Your task —
Reproduce word for word the part of the journal entries starting with "Here's, not a" and going on through "last few months.".

Text under study —
[Start of Attachment]

Here's, not a sketch I drew, but a photo taken when I had my schooling in the U.S. interrupted for health issues and had to come back to Okinawa. My parents made regular clinic visits with me, and Mommy got me on an exercise regimen to get me stabelized.  We didn't know cancer was growing inside her body this whole time, and she met her Savior several months later.

What we saw as only a typhoon may've been God's way of getting mother-daughter to work together; what I thought was illness to get a baby elephant into a mud puddle in the Pacific may've been God's way of getting a mommy elephant and her calf together for their last few months. 

This? A recent 10-min. drawing, NOT of  Mommy, but sketched from a live elephant photo!

Aug 6, 2025

ANTICIPATION

I didn't know why people wanted to be stalked when they were wanting viewers to "follow" them; I liked hashbrowns, but what were "hashtags"; and was "hardcopy" something sold in stores with pipes and extension cords? I make no secret of how computer illiterate I am. But earlier in the week, I enjoyed another of God's gleanings from technology.

Baby Boomers will remember the greeting card jingle: "the next best thing to being there." My sisters and I were together last year, but since then, we've met an hour a month online, talking about everything sisters talk about and praying at the end. I tell ya, 60 mins. goes by super fast. But with all that God does for us, so does the month in between those meetings.

One Day, we'll be meeting together and having more than 60 mins. to share about what siblings share about and to praise Him. And with everything He's done for us, I'm sure it'll seem like His coming will have been ever so soon. Even so come quickly, Lord Jesus.

Aug 3, 2025

DOORKNOCKERS, RINGS, & FROGS

Yesterday, I saw a video of Tom Sawyer.It had been a while since I'd read the story. I forgot he gave his shiny doorknocker to Becky Thatcher as symbol of engagement. We all smile knowingly, but whoever decided it had to be diamond rings? Can't it be one of those "broken medallions" where both partners keep the partial fragments, and the centerpiece is whole only when the two are united? I always liked those heart-shaped lockets.

[End of Attachment]

Extracted material —
[Start of Attachment]

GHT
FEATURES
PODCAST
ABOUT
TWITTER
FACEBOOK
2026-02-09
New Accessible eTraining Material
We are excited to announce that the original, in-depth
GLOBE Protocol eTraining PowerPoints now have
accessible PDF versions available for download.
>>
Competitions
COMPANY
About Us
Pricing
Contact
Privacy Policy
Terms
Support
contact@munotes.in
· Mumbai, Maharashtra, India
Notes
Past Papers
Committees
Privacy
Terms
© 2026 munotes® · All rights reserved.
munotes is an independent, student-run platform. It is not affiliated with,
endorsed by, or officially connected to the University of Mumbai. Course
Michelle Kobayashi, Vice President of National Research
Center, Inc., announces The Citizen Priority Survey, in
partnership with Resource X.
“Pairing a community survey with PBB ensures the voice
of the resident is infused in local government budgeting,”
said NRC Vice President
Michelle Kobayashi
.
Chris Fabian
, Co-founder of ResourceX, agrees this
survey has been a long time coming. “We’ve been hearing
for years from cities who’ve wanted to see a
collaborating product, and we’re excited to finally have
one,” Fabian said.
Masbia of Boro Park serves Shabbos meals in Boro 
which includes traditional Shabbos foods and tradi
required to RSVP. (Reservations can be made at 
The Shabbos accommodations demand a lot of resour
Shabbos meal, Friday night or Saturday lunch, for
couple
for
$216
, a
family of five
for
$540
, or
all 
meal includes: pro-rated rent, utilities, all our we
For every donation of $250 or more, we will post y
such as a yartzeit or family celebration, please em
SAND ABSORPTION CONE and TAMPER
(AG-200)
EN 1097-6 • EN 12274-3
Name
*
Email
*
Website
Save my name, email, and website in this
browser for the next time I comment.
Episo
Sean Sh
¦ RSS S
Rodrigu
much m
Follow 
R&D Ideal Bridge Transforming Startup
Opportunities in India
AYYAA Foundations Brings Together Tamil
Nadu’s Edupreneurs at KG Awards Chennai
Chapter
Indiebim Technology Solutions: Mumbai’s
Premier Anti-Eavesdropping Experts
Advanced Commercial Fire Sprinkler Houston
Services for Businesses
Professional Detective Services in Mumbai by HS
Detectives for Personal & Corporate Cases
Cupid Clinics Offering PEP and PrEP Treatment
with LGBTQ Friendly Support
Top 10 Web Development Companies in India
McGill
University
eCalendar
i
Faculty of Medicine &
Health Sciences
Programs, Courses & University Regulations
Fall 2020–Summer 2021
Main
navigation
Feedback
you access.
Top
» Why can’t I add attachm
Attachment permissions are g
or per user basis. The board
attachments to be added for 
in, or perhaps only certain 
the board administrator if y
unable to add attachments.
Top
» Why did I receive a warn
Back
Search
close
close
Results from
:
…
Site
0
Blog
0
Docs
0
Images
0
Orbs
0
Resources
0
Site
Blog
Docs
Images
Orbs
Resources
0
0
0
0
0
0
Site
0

[End of Attachment]

Solution for this problem —
Here's, not a sketch I drew, but a photo taken when I had my schooling in the U.S. interrupted for health issues and had to come back to Okinawa. My parents made regular clinic visits with me, and Mommy got me on an exercise regimen to get me stabelized.  We didn't know cancer was growing inside her body this whole time, and she met her Savior several months later.

What we saw as only a typhoon may've been God's way of getting mother-daughter to work together; what I thought was illness to get a baby elephant into a mud puddle in the Pacific may've been God's way of getting a mommy elephant and her calf together for their last few months.